● To-do item: Reproduce each line of the data below verbatim, preserving its order, spelling, spacing, and punctuation.
------
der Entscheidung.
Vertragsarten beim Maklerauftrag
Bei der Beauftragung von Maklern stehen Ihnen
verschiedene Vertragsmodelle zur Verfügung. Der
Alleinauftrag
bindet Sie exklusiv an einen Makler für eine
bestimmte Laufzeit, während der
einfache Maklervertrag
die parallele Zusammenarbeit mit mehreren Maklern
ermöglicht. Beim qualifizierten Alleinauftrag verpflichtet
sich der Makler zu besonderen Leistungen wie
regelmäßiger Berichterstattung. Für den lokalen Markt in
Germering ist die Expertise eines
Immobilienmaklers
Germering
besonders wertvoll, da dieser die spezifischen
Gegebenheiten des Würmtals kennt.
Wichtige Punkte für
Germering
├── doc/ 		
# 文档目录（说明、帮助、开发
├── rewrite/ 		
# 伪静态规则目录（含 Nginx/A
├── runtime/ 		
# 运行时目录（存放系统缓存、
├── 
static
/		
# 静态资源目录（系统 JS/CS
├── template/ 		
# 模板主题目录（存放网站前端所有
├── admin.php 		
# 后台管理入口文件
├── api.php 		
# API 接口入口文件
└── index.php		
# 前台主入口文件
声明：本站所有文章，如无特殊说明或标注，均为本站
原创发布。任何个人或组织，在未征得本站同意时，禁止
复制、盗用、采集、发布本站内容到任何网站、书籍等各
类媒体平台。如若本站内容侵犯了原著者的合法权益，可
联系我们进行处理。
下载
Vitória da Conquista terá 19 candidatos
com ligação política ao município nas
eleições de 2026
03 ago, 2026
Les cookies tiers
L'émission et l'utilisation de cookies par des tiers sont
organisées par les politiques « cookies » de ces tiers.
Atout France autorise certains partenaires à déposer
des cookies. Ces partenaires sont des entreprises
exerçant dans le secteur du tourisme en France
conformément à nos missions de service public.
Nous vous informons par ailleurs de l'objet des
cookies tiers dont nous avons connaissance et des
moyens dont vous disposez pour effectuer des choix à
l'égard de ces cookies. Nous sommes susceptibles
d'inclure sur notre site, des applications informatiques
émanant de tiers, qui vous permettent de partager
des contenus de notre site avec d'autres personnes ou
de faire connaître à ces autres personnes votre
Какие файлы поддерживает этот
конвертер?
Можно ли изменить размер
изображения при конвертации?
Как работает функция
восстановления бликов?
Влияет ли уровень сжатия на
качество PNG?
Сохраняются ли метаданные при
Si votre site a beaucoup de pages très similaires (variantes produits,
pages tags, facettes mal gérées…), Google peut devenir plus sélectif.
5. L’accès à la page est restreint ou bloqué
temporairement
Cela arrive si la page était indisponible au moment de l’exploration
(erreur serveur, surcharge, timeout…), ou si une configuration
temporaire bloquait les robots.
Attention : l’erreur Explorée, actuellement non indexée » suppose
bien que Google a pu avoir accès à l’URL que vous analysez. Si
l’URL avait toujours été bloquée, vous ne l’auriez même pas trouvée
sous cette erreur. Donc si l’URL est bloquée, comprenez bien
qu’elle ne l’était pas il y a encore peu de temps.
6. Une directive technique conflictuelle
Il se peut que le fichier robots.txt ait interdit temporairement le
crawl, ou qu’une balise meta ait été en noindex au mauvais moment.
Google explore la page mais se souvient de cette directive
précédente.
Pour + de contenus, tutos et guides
------
● Response area:
der Entscheidung.
Vertragsarten beim Maklerauftrag
Bei der Beauftragung von Maklern stehen Ihnen
verschiedene Vertragsmodelle zur Verfügung. Der
Alleinauftrag
bindet Sie exklusiv an einen Makler für eine
bestimmte Laufzeit, während der
einfache Maklervertrag
die parallele Zusammenarbeit mit mehreren Maklern
ermöglicht. Beim qualifizierten Alleinauftrag verpflichtet
sich der Makler zu besonderen Leistungen wie
regelmäßiger Berichterstattung. Für den lokalen Markt in
Germering ist die Expertise eines
Immobilienmaklers
Germering
besonders wertvoll, da dieser die spezifischen
Gegebenheiten des Würmtals kennt.
Wichtige Punkte für
Germering
├── doc/ 		
# 文档目录（说明、帮助、开发
├── rewrite/ 		
# 伪静态规则目录（含 Nginx/A
├── runtime/ 		
# 运行时目录（存放系统缓存、
├── 
static
/		
# 静态资源目录（系统 JS/CS
├── template/ 		
# 模板主题目录（存放网站前端所有
├── admin.php 		
# 后台管理入口文件
├── api.php 		
# API 接口入口文件
└── index.php		
# 前台主入口文件
声明：本站所有文章，如无特殊说明或标注，均为本站
原创发布。任何个人或组织，在未征得本站同意时，禁止
复制、盗用、采集、发布本站内容到任何网站、书籍等各
类媒体平台。如若本站内容侵犯了原著者的合法权益，可
联系我们进行处理。
下载
Vitória da Conquista terá 19 candidatos
com ligação política ao município nas
eleições de 2026
03 ago, 2026
Les cookies tiers
L'émission et l'utilisation de cookies par des tiers sont
organisées par les politiques « cookies » de ces tiers.
Atout France autorise certains partenaires à déposer
des cookies. Ces partenaires sont des entreprises
exerçant dans le secteur du tourisme en France
conformément à nos missions de service public.
Nous vous informons par ailleurs de l'objet des
cookies tiers dont nous avons connaissance et des
moyens dont vous disposez pour effectuer des choix à
l'égard de ces cookies. Nous sommes susceptibles
d'inclure sur notre site, des applications informatiques
émanant de tiers, qui vous permettent de partager
des contenus de notre site avec d'autres personnes ou
de faire connaître à ces autres personnes votre
Какие файлы поддерживает этот
конвертер?
Можно ли изменить размер
изображения при конвертации?
Как работает функция
восстановления бликов?
Влияет ли уровень сжатия на
качество PNG?
Сохраняются ли метаданные при
Si votre site a beaucoup de pages très similaires (variantes produits,
pages tags, facettes mal gérées…), Google peut devenir plus sélectif.
5. L’accès à la page est restreint ou bloqué
temporairement
Cela arrive si la page était indisponible au moment de l’exploration
(erreur serveur, surcharge, timeout…), ou si une configuration
temporaire bloquait les robots.
Attention : l’erreur Explorée, actuellement non indexée » suppose
bien que Google a pu avoir accès à l’URL que vous analysez. Si
l’URL avait toujours été bloquée, vous ne l’auriez même pas trouvée
sous cette erreur. Donc si l’URL est bloquée, comprenez bien
qu’elle ne l’était pas il y a encore peu de temps.
6. Une directive technique conflictuelle
Il se peut que le fichier robots.txt ait interdit temporairement le
crawl, ou qu’une balise meta ait été en noindex au mauvais moment.
Google explore la page mais se souvient de cette directive
précédente.
Pour + de contenus, tutos et guides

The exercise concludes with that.